Organisations in the energy sector could be in danger of downtime due to power failures, as recent research reveals that a quarter of energy decision makers do not have a power contingency plan in place. Here, Jürgen Resch, industry manager at COPA-DATA, explains how the energy industry must use technology and predictive maintenance to improve its resilience to power failures.
The survey of 200 UK energy bosses commissioned by Aggreko highlighted a real problem of energy firms relying on old methods. Traditionally, periodic maintenance has been used to reduce downtime — servicing performed on equipment at set time intervals. However, maintaining assets in complex energy operations is not that straightforward.
Consider a wind power plant, for instance. Maintenance in this sector requires removing equipment from the grid and installing temporary replacements to continue power supply. This is a costly process and can be incredibly time consuming when the periods between scheduled maintenance timepoints are short.
Predictive over periodic
That is why the energy sector is moving towards predictive maintenance. An alternative to periodic maintenance, predictive maintenance techniques are designed to determine the condition of equipment with data and sensors, to estimate when maintenance is required. Using this model, the energy industry only needs to perform upkeep when it is actually warranted, as opposed to on a rigid schedule.

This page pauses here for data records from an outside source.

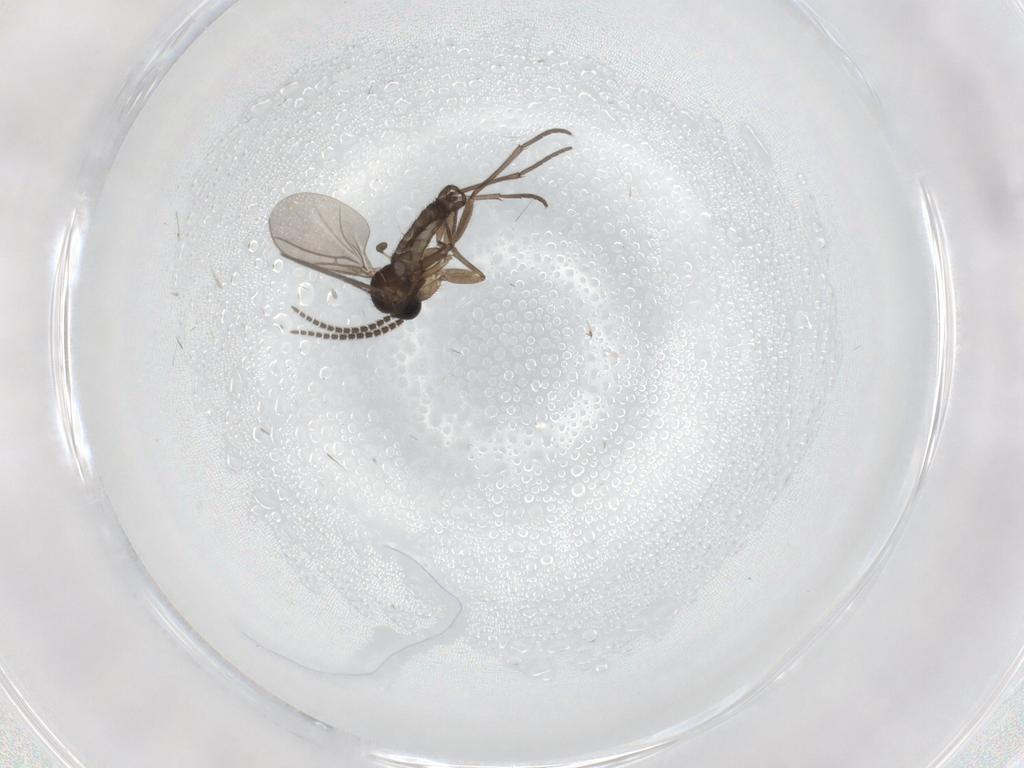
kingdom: Animalia
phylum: Arthropoda
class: Insecta
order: Diptera
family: Sciaridae
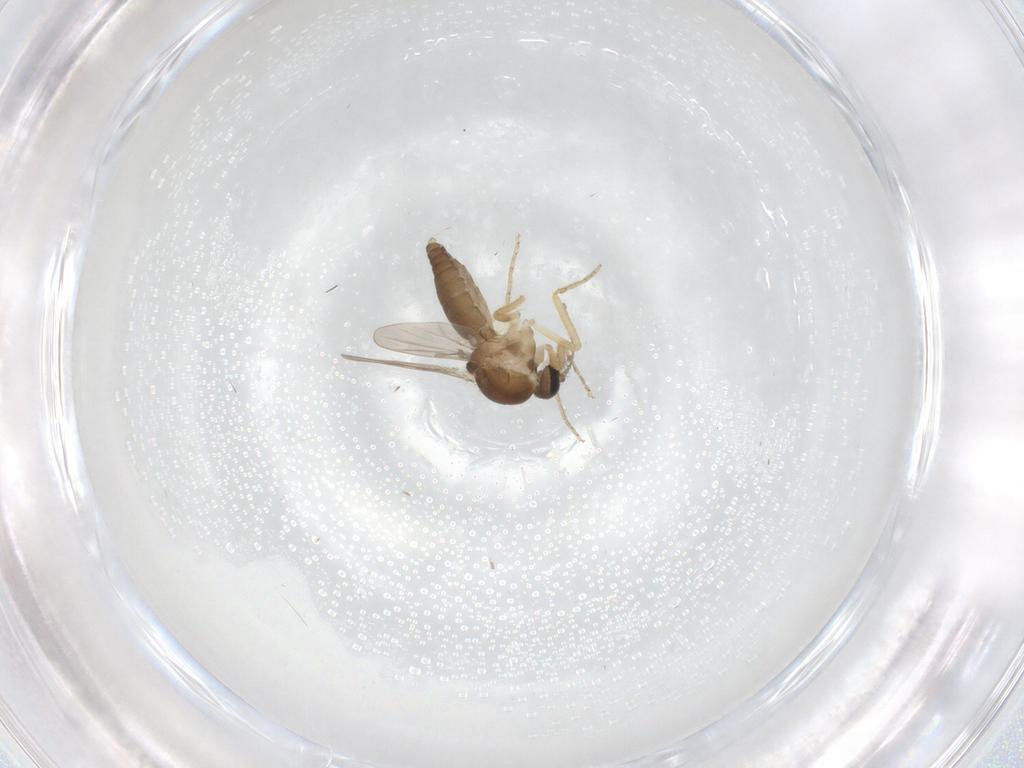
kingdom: Animalia
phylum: Arthropoda
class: Insecta
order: Diptera
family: Ceratopogonidae
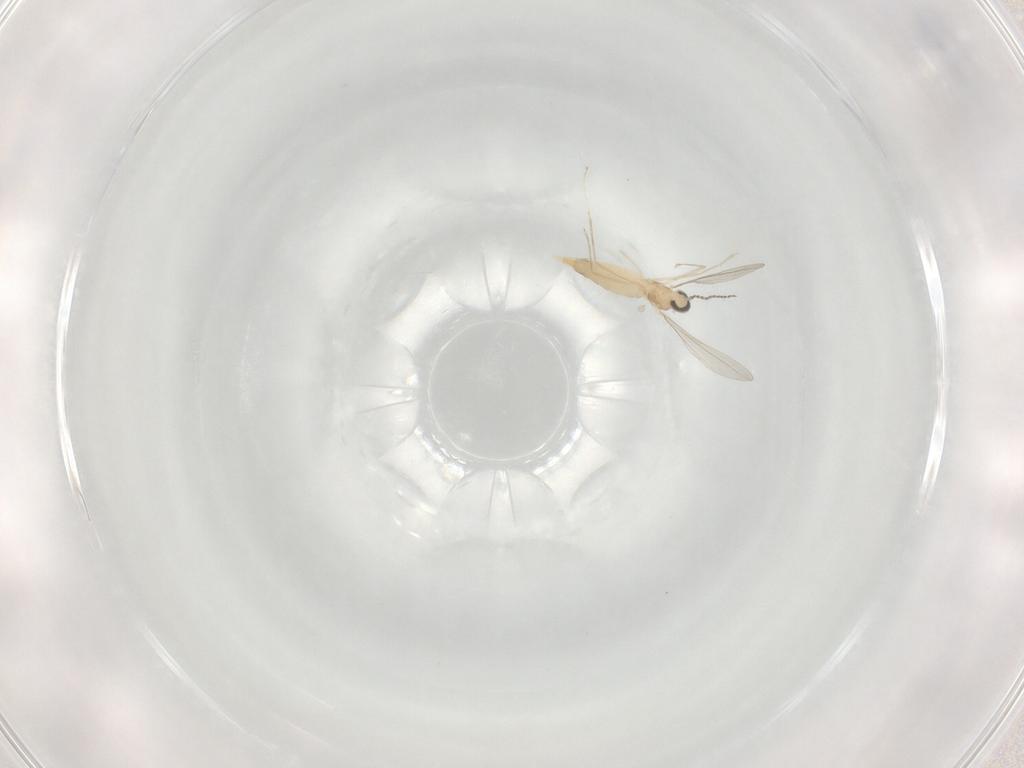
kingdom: Animalia
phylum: Arthropoda
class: Insecta
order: Diptera
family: Cecidomyiidae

As a result, predicted maintenance intervals are usually longer than periodic intervals. This reduces the number of equipment changes and temporary installations on the grid. Naturally, this saves money, but more importantly, helps reduce the likelihood of power outages.
Condition monitoring
A key enabler of predictive maintenance is condition monitoring — the process of measuring specific equipment parameters to identify developing faults. In the past, technicians listened to a running pump or the vibrations of a turbine before deciding whether the device was operating effectively. Now, technology can be deployed to more accurately diagnose impending problems to increase accuracy and overall effectiveness.
For example, sensors can automatically record the sound, vibration, temperature and surrounding humidity of an asset, which when combined with software, alert operators to equipment showing signs of wear. In addition, machine learning software can detect patterns over time, to intelligently provide an indication of an upcoming failure. From this, grid operators can pinpoint when a breakdown will occur, ensuring they have enough time to source new parts and avoid a dreaded power outage.

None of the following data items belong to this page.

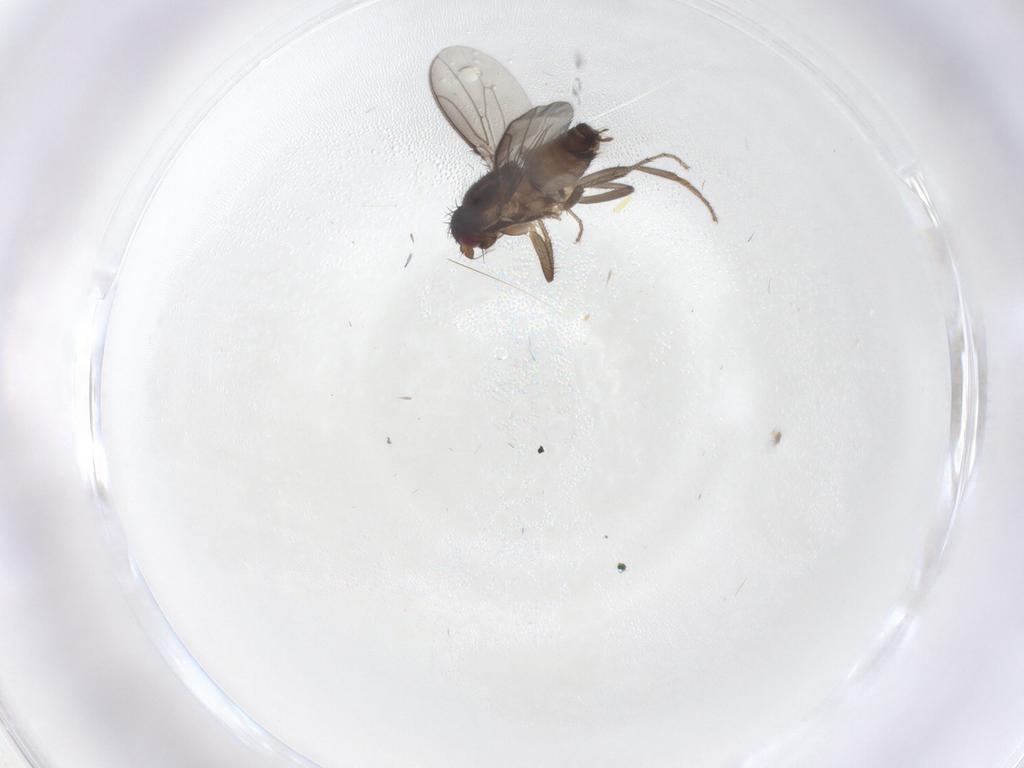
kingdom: Animalia
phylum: Arthropoda
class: Insecta
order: Diptera
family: Sphaeroceridae
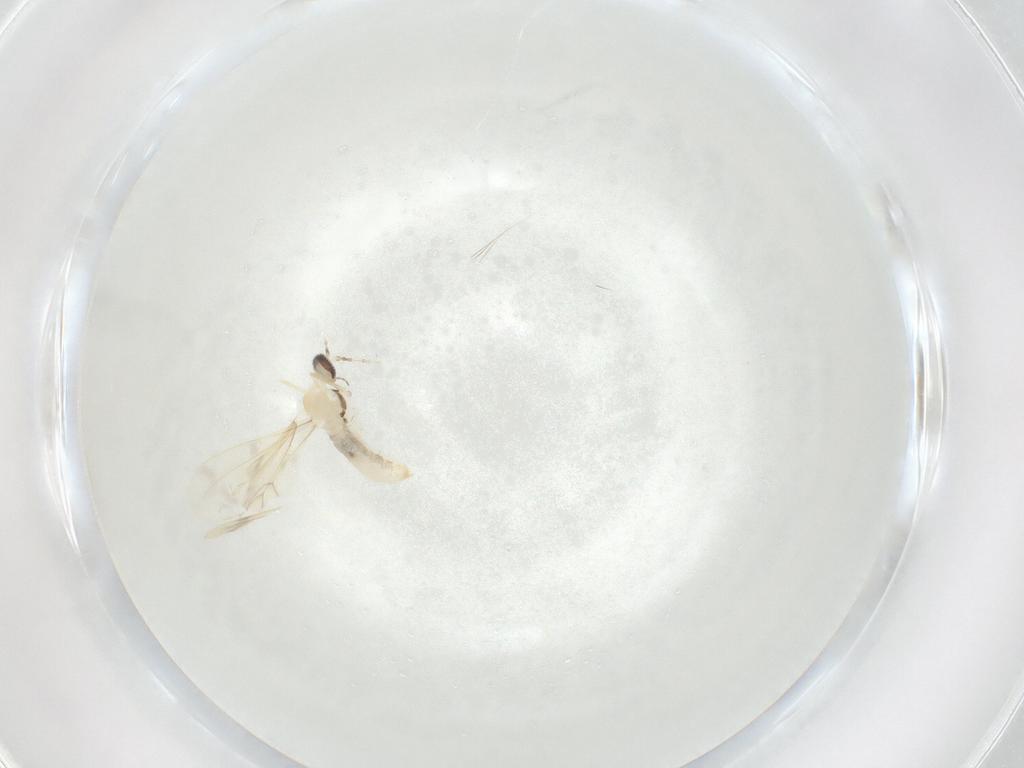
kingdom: Animalia
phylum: Arthropoda
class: Insecta
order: Diptera
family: Cecidomyiidae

Energy grid software, like COPA-DATA’s zenon, is essential for enabling communication between grid assets and the operator. zenon can acquire, read and communicate all types of data through its range of communication drivers, regardless of the communication protocol used by each asset.
After collecting asset data, the information provides a basis for every predicting algorithm. Additionally, the results of the algorithm can be visualized by zenon — either as a graph showing the trend, an alarm notification or via the operator’s preferred representation — to advise operators of the grid asset’s state.
By using technology like zenon, assets and systems can be resilient to downtime and ensure power failures are something of the past. While a quarter of energy decision makers currently do not have a contingency plan in place, predictive maintenance measures could be the answer.